Au moins 27 civils ont été tués et 11 autres sont portés disparus à la suite de plusieurs attaques attribuées aux rebelles des Forces démocratiques alliées (ADF) dans la chefferie de Babila-Babombi, en territoire de Mambasa (Ituri). Le bilan, communiqué vendredi 24 juillet par l’Action pour la promotion et la défense des droits fondamentaux (APDEF) de Mambasa, demeure provisoire.

Selon Ram’s Malikidogo, coordonnateur territorial de l’APDEF, les assaillants ont mené des attaques simultanées dans plusieurs villages du groupement Bangole. Le village de Njiapanda – Bella et ses environs ont enregistré le plus lourd bilan avec 18 personnes tuées. Cinq autres civils ont été tués à Kazarobo, deux à Manzia et deux autres à Makongo.

L’organisation indique également que 11 personnes ont été enlevées par les assaillants. Plusieurs habitations ont été pillées et des animaux domestiques emportés. Des opérations de recherche se poursuivent dans la zone, laissant craindre une aggravation du bilan.

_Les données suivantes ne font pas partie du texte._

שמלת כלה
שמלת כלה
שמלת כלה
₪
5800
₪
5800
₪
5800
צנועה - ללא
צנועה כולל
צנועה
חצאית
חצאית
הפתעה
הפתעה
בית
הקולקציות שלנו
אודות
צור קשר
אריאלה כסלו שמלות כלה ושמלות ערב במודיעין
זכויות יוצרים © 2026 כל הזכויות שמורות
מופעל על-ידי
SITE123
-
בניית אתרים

« L’ennemi reste encore dans la zone où il circule librement dans des localités comme Makombise, Giza et Mangalala, sans être inquiété », a déclaré Ram’s Malikidogo.

Face à la recrudescence des violences, l’APDEF estime que la population perd progressivement confiance dans la capacité des forces de défense et de sécurité à assurer sa protection. L’organisation appelle les autorités à revoir leur stratégie militaire afin de mieux répondre à la menace.

« Nous pensons que l’État doit revoir la façon de mener les opérations. Avec la persistance de l’insécurité, une crise de confiance s’installe entre la population et son armée », a-t-il ajouté.

Ces nouvelles attaques surviennent quelques jours après le massacre de 16 civils à Njiapanda-Bella, signalé par des organisations locales de protection des droits humains. Elles provoquent un nouveau mouvement de déplacement de populations, plusieurs habitants de Njiapanda, Bella, Mununze et Makiki ayant quitté leurs villages pour se réfugier vers la ville de Beni, au Nord-Kivu.

L’APDEF appelle le gouvernement congolais, les FARDC et la MONUSCO à renforcer les opérations de sécurisation dans la chefferie de Babila-Babombi afin de protéger les populations civiles et de neutraliser les combattants ADF présents dans la zone.